→ What you have to do:
Edit the records from the first line through the line containing "confirmatory factor analysis, structural" so that "sustainable management" becomes "responsible management", keeping everything else the same. Return only those lines.

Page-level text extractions
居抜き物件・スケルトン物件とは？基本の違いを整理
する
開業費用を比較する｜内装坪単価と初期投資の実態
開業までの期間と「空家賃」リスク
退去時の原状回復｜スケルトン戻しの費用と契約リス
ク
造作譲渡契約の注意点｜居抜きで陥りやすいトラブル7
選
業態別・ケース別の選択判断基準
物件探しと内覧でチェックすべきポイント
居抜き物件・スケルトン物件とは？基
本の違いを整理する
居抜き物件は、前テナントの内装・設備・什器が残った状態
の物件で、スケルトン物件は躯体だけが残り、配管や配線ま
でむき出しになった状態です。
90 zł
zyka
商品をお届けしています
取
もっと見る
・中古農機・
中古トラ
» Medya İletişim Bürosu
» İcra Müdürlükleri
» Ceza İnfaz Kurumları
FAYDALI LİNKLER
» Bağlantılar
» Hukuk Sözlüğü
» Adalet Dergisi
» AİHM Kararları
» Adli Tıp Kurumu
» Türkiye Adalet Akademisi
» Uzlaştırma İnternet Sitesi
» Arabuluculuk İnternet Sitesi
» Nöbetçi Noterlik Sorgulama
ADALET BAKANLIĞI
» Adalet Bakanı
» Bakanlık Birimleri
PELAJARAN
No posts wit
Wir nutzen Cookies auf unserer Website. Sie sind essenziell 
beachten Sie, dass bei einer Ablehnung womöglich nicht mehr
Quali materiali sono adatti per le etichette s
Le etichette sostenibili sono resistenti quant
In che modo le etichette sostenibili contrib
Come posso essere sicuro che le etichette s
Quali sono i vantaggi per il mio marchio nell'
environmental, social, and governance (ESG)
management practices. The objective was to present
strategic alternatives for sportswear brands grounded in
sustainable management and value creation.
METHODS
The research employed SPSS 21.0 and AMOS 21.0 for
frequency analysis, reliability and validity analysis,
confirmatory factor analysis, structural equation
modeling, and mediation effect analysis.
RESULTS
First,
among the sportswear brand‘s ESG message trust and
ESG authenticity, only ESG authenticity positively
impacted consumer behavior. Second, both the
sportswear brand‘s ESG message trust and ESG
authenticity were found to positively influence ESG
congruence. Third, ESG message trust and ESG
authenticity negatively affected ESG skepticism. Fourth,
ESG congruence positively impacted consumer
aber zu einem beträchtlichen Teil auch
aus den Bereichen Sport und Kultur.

→ Solved exercise:
居抜き物件・スケルトン物件とは？基本の違いを整理
する
開業費用を比較する｜内装坪単価と初期投資の実態
開業までの期間と「空家賃」リスク
退去時の原状回復｜スケルトン戻しの費用と契約リス
ク
造作譲渡契約の注意点｜居抜きで陥りやすいトラブル7
選
業態別・ケース別の選択判断基準
物件探しと内覧でチェックすべきポイント
居抜き物件・スケルトン物件とは？基
本の違いを整理する
居抜き物件は、前テナントの内装・設備・什器が残った状態
の物件で、スケルトン物件は躯体だけが残り、配管や配線ま
でむき出しになった状態です。
90 zł
zyka
商品をお届けしています
取
もっと見る
・中古農機・
中古トラ
» Medya İletişim Bürosu
» İcra Müdürlükleri
» Ceza İnfaz Kurumları
FAYDALI LİNKLER
» Bağlantılar
» Hukuk Sözlüğü
» Adalet Dergisi
» AİHM Kararları
» Adli Tıp Kurumu
» Türkiye Adalet Akademisi
» Uzlaştırma İnternet Sitesi
» Arabuluculuk İnternet Sitesi
» Nöbetçi Noterlik Sorgulama
ADALET BAKANLIĞI
» Adalet Bakanı
» Bakanlık Birimleri
PELAJARAN
No posts wit
Wir nutzen Cookies auf unserer Website. Sie sind essenziell 
beachten Sie, dass bei einer Ablehnung womöglich nicht mehr
Quali materiali sono adatti per le etichette s
Le etichette sostenibili sono resistenti quant
In che modo le etichette sostenibili contrib
Come posso essere sicuro che le etichette s
Quali sono i vantaggi per il mio marchio nell'
environmental, social, and governance (ESG)
management practices. The objective was to present
strategic alternatives for sportswear brands grounded in
responsible management and value creation.
METHODS
The research employed SPSS 21.0 and AMOS 21.0 for
frequency analysis, reliability and validity analysis,
confirmatory factor analysis, structural equation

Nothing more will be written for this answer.